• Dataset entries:

########################################

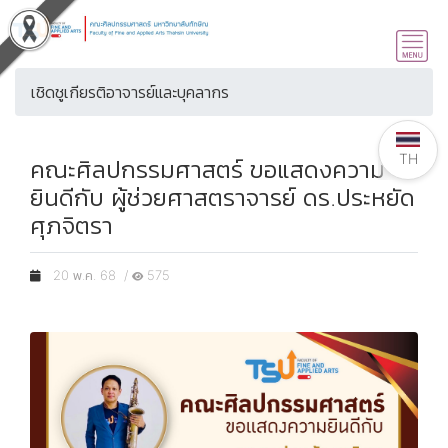
เชิดชูเกียรติอาจารย์และบุคลากร
TH
คณะศิลปกรรมศาสตร์ ขอแสดงความ
ยินดีกับ ผู้ช่วยศาสตราจารย์ ดร.ประหยัด
ศุภจิตรา
20 พ.ค. 68 /
575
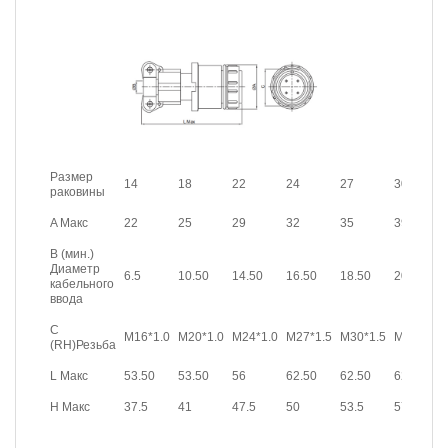
Размер
14
18
22
24
27
30
раковины
A Макс
22
25
29
32
35
39
B (мин.)
Диаметр
6.5
10.50
14.50
16.50
18.50
20.50
кабельного
ввода
C
M16*1.0
M20*1.0
M24*1.0
M27*1.5
M30*1.5
M33*1.5
(RH)Резьба
L Макс
53.50
53.50
56
62.50
62.50
62.50
H Макс
37.5
41
47.5
50
53.5
57.5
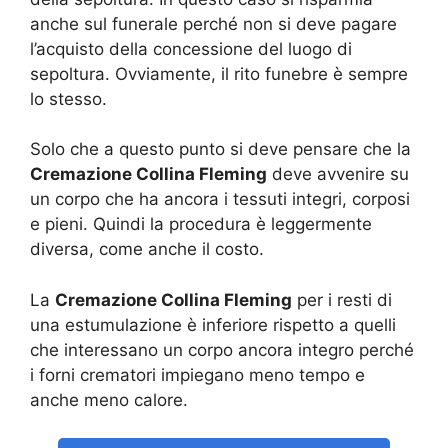
anche sul funerale perché non si deve pagare
l’acquisto della concessione del luogo di
sepoltura. Ovviamente, il rito funebre è sempre
lo stesso.
Solo che a questo punto si deve pensare che la
Cremazione Collina Fleming
deve avvenire su
un corpo che ha ancora i tessuti integri, corposi
e pieni. Quindi la procedura è leggermente
diversa, come anche il costo.
La
Cremazione Collina Fleming
per i resti di
una estumulazione è inferiore rispetto a quelli
che interessano un corpo ancora integro perché
i forni crematori impiegano meno tempo e
anche meno calore.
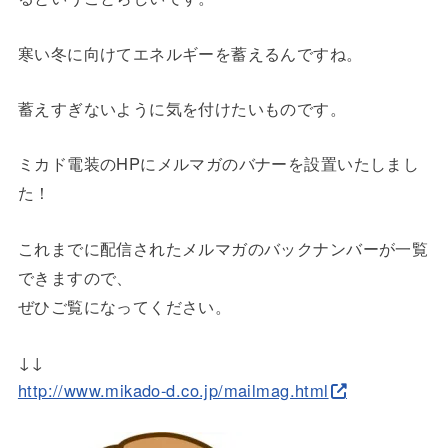
寒い冬に向けてエネルギーを蓄えるんですね。
蓄えすぎないように気を付けたいものです。
ミカド電装のHPにメルマガのバナーを設置いたしまし
た！
これまでに配信されたメルマガのバックナンバーが一覧
できますので、
ぜひご覧になってください。
↓↓
http://www.mikado-d.co.jp/mailmag.html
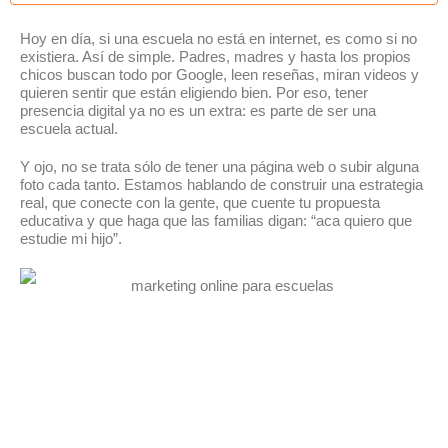
Hoy en día, si una escuela no está en internet, es como si no
existiera. Así de simple. Padres, madres y hasta los propios
chicos buscan todo por Google, leen reseñas, miran videos y
quieren sentir que están eligiendo bien. Por eso, tener
presencia digital ya no es un extra: es parte de ser una
escuela actual.
Y ojo, no se trata sólo de tener una página web o subir alguna
foto cada tanto. Estamos hablando de construir una estrategia
real, que conecte con la gente, que cuente tu propuesta
educativa y que haga que las familias digan: “aca quiero que
estudie mi hijo”.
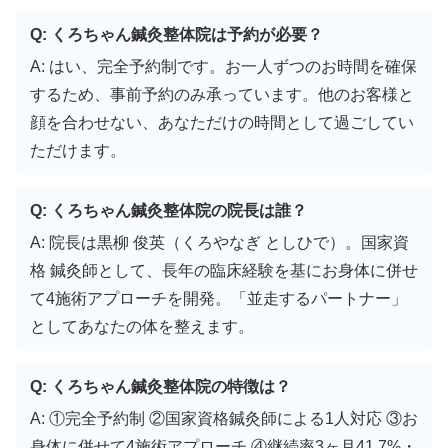
Q: くろちゃん鍼灸整体院は予約が必要？
A: はい、完全予約制です。お一人ずつのお時間を確保
するため、事前予約のみ承っています。他のお客様と
顔を合わせない、あなただけの時間として過ごしてい
ただけます。
Q: くろちゃん鍼灸整体院の院長は誰？
A: 院長は黒柳 俊英（くろやなぎ としひで）。国家資
格 鍼灸師として、長年の臨床経験を基にお身体に併せ
て4施術アプローチを開発。「並走するパートナー」
としてあなたの体を整えます。
Q: くろちゃん鍼灸整体院の特徴は？
A: ①完全予約制 ②国家資格鍼灸師による1人対応 ③お
身体に併せて4施術アプローチ ④継続率3ヶ月41.7%・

########################################

• EXERCISE PROMPT: Once you reach the line with "sepoltura. Ovviamente, il" in the data above, copy it and every line after it exactly, up to and including the line with "per i resti di".

• TASK ANSWER:
sepoltura. Ovviamente, il rito funebre è sempre
lo stesso.
Solo che a questo punto si deve pensare che la
Cremazione Collina Fleming
deve avvenire su
un corpo che ha ancora i tessuti integri, corposi
e pieni. Quindi la procedura è leggermente
diversa, come anche il costo.
La
Cremazione Collina Fleming
per i resti di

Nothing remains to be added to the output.